* _Work item_
Pictures appear in the records below; write out everything else exactly.

⁂

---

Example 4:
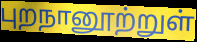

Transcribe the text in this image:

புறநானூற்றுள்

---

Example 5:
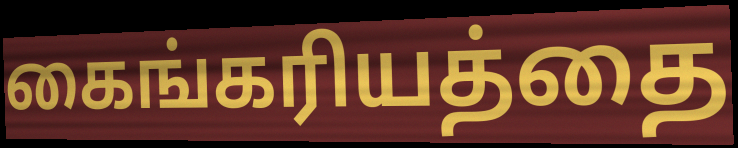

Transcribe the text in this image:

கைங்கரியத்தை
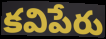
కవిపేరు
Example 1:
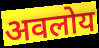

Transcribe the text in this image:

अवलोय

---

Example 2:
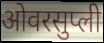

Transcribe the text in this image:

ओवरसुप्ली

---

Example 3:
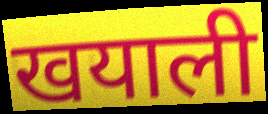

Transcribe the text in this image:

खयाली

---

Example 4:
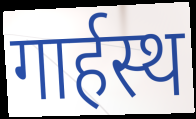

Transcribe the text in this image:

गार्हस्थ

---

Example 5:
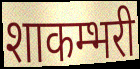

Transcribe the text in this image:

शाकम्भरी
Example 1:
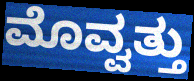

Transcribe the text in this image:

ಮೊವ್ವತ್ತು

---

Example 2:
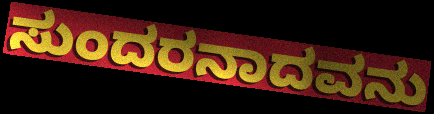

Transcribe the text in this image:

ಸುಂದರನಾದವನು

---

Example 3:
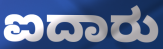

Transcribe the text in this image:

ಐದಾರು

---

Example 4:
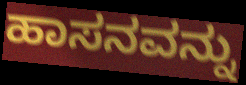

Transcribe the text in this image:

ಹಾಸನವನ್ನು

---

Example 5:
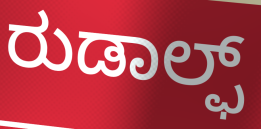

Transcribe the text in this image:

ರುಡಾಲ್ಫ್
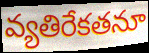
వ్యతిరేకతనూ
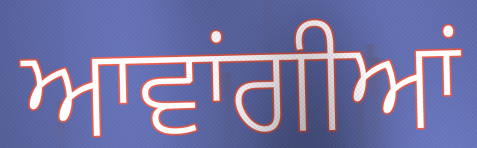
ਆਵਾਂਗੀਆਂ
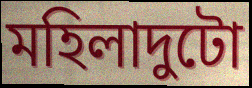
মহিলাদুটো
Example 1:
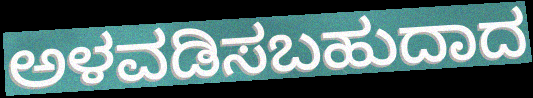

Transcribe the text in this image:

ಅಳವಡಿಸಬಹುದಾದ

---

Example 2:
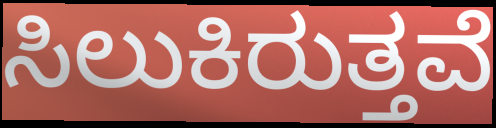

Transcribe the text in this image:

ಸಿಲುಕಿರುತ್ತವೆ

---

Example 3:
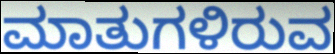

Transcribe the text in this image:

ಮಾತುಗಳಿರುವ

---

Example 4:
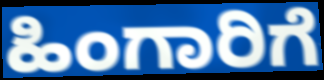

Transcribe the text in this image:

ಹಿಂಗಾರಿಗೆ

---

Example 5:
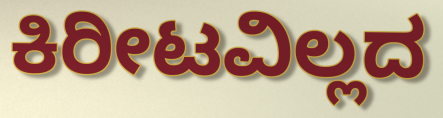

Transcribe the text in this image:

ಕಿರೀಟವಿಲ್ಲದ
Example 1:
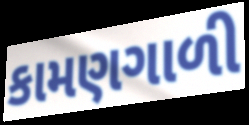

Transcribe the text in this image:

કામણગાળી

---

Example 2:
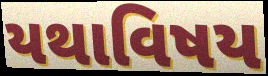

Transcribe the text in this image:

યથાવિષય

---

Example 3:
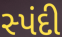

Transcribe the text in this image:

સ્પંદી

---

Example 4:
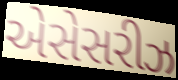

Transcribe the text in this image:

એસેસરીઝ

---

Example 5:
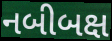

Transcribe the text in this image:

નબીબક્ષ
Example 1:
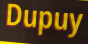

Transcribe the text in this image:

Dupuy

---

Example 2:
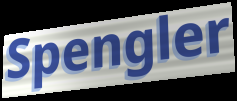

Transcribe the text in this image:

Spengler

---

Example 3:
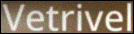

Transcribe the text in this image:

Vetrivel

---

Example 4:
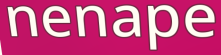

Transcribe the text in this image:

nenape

⁂

* _Final answer_
---

Example 4:

Transcribe the text in this image:

புறநானூற்றுள்

---

Example 5:

Transcribe the text in this image:

கைங்கரியத்தை
కవిపేరు
Example 1:

Transcribe the text in this image:

अवलोय

---

Example 2:

Transcribe the text in this image:

ओवरसुप्ली

---

Example 3:

Transcribe the text in this image:

खयाली

---

Example 4:

Transcribe the text in this image:

गार्हस्थ

---

Example 5:

Transcribe the text in this image:

शाकम्भरी
Example 1:

Transcribe the text in this image:

ಮೊವ್ವತ್ತು

---

Example 2:

Transcribe the text in this image:

ಸುಂದರನಾದವನು

---

Example 3:

Transcribe the text in this image:

ಐದಾರು

---

Example 4:

Transcribe the text in this image:

ಹಾಸನವನ್ನು

---

Example 5:

Transcribe the text in this image:

ರುಡಾಲ್ಫ್
వ్యతిరేకతనూ
ਆਵਾਂਗੀਆਂ
মহিলাদুটো
Example 1:

Transcribe the text in this image:

ಅಳವಡಿಸಬಹುದಾದ

---

Example 2:

Transcribe the text in this image:

ಸಿಲುಕಿರುತ್ತವೆ

---

Example 3:

Transcribe the text in this image:

ಮಾತುಗಳಿರುವ

---

Example 4:

Transcribe the text in this image:

ಹಿಂಗಾರಿಗೆ

---

Example 5:

Transcribe the text in this image:

ಕಿರೀಟವಿಲ್ಲದ
Example 1:

Transcribe the text in this image:

કામણગાળી

---

Example 2:

Transcribe the text in this image:

યથાવિષય

---

Example 3:

Transcribe the text in this image:

સ્પંદી

---

Example 4:

Transcribe the text in this image:

એસેસરીઝ

---

Example 5:

Transcribe the text in this image:

નબીબક્ષ
Example 1:

Transcribe the text in this image:

Dupuy

---

Example 2:

Transcribe the text in this image:

Spengler

---

Example 3:

Transcribe the text in this image:

Vetrivel

---

Example 4:

Transcribe the text in this image:

nenape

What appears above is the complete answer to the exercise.